KZ-Gedenkstätte Flossenbürg (Concentration Camp Memorial Flossenbürg)
Special features:- Bayerischer Museumspreis 2011.
- Free entry.
- Museum café.
In 1938, the camp in Flossenbürg became the fourth large concentration camp in the German Reich. Around 100,000 people were imprisoned here until 1945. At first, the prisoners were exploited in the local granite quarries, and from 1943 onwards they had to assemble aircraft parts for the armaments factory Messerschmidt. In addition to extermination through inhumane forced labour, inmates were also executed, including Soviet prisoners of war and resistance fighters such as Dietrich Bonhoeffer, Wilhelm Canaris and Hans Oster. Flossenbürg was also the starting point of the infamous death marches: in mid-April 1945, the SS drove over 10,000 prisoners south. Along these routes, the advancing American units discovered several thousand dead. When they liberated the camp on 23 April 1945, they found only 1,500 terminally ill prisoners. In 1946, a memorial to the victims was set up on a small area of the former camp grounds, and a cemetery was added in the 1950s. The memorial site in the "Valley of Death" is one of the first concentration camp memorials in Europe.The grounds of today's memorial site comprise about half of the former prisoner area and parts of the SS grounds.
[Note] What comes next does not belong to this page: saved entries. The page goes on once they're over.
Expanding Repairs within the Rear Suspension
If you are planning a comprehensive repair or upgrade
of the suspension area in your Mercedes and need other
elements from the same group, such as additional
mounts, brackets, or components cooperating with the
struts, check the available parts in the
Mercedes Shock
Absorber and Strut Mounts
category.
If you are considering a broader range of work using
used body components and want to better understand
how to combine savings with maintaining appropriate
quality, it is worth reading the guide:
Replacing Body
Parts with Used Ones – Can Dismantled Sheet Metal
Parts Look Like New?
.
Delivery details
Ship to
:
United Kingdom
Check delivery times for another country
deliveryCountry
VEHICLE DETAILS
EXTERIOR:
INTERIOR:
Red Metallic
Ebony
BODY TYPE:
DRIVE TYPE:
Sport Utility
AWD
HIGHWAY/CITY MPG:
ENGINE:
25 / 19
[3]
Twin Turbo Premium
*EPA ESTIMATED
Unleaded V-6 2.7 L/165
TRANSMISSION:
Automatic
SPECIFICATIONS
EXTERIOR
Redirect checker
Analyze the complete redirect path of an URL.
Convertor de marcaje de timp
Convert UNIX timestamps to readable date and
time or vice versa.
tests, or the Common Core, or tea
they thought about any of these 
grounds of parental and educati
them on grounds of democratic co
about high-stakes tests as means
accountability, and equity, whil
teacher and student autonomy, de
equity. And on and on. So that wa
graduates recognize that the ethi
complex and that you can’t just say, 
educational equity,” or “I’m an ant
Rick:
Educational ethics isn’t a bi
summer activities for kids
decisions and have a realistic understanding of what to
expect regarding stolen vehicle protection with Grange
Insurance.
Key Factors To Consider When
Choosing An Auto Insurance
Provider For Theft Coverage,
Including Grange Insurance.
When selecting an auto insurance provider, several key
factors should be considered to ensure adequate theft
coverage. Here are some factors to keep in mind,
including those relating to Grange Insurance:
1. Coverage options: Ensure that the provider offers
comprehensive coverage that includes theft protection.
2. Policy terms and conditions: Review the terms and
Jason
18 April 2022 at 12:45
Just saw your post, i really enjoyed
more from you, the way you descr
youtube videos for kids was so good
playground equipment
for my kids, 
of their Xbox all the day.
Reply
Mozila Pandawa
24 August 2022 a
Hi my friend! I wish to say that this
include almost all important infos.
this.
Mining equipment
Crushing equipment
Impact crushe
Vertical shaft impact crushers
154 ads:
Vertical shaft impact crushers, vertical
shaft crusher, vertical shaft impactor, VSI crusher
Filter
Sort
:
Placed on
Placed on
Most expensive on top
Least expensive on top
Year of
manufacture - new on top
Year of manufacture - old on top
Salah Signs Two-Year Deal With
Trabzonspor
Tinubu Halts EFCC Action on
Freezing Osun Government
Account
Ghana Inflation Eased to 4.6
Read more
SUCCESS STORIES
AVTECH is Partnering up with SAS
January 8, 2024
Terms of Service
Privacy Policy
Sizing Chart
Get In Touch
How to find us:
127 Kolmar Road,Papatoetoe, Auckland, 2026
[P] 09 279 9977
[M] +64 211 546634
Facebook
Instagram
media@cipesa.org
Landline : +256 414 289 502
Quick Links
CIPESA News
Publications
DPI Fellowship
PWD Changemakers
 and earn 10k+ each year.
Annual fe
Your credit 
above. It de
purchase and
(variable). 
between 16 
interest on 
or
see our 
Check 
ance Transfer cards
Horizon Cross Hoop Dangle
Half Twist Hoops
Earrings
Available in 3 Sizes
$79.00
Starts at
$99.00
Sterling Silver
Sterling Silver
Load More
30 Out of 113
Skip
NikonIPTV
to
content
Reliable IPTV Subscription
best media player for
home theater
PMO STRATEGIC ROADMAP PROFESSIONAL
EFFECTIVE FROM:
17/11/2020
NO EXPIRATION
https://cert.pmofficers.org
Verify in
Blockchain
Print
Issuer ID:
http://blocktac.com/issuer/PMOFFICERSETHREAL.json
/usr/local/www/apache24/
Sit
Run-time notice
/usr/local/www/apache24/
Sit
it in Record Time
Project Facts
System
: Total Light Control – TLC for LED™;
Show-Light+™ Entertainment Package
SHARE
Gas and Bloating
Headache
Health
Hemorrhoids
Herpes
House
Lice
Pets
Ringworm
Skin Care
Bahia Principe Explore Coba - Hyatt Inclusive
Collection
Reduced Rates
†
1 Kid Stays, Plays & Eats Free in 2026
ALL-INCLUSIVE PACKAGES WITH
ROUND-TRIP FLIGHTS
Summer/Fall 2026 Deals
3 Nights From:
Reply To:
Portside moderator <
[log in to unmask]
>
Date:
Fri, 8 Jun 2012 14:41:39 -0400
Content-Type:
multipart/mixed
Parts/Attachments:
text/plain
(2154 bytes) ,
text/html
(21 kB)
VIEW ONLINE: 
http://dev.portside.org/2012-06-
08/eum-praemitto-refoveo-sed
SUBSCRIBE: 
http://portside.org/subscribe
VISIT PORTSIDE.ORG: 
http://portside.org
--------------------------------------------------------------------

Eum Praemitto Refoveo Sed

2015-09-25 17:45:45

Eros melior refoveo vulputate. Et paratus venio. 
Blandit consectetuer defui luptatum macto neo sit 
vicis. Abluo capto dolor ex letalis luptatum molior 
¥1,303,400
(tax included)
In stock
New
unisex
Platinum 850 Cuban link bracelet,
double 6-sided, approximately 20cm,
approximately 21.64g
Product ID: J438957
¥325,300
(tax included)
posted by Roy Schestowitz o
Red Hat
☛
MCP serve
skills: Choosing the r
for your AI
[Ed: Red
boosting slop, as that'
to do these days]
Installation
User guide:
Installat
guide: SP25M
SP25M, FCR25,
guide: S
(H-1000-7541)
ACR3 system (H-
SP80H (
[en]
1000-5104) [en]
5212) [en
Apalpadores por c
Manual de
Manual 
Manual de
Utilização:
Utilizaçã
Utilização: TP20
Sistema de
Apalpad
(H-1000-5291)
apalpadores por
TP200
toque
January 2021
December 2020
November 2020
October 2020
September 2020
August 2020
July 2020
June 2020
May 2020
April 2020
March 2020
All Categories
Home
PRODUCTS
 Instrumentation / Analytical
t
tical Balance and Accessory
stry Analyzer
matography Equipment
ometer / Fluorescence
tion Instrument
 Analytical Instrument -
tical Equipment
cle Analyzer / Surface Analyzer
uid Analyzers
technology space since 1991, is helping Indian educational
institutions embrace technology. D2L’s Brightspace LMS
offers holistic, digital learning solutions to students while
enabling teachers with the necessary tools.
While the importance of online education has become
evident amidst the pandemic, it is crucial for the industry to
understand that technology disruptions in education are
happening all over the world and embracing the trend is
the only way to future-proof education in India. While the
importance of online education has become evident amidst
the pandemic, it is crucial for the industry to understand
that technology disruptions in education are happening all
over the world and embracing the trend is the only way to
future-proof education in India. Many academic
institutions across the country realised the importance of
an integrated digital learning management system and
Some of the original buildings around the central roll call square have been preserved, including watchtowers, the crematorium, parts of the detention building, SS commandant's office and the former camp laundry with "prisoners' bath" and camp kitchen.A permanent exhibition provides information about the history of Flossenbürg Concentration Camp with its 90 satellite camps and documents individual fates of former prisoners in an exemplary manner. In the former camp kitchen, an exhibition is dedicated to the topic "What Remains - Aftermath of Flossenbürg Concentration Camp".